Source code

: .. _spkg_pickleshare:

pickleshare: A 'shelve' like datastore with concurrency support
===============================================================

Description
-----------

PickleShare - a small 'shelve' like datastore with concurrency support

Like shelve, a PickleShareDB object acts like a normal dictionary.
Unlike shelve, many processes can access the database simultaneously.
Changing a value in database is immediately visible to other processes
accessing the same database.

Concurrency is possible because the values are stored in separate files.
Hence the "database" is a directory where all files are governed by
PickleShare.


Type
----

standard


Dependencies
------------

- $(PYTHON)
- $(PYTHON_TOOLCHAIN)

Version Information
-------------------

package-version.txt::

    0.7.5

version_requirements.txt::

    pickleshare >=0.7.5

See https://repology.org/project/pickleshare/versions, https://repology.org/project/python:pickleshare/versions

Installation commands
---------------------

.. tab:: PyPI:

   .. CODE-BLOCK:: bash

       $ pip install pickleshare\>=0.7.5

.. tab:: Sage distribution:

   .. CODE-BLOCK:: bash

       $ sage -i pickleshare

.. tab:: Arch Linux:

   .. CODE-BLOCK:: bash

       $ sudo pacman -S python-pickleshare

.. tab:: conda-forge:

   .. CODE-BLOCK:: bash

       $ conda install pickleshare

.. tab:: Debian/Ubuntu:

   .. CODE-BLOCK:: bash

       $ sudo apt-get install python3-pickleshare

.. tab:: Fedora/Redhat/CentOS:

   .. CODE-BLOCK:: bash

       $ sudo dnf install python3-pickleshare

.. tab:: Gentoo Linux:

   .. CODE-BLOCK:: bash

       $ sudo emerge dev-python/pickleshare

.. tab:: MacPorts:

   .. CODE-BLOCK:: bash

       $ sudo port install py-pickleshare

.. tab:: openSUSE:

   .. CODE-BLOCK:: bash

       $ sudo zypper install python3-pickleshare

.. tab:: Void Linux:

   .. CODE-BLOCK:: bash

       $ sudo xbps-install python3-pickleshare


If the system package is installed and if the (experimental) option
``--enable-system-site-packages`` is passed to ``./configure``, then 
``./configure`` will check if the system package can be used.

═══

Work order: What lines of the data contain the string "configure"? List them.

Answer below:
``--enable-system-site-packages`` is passed to ``./configure``, then 
``./configure`` will check if the system package can be used.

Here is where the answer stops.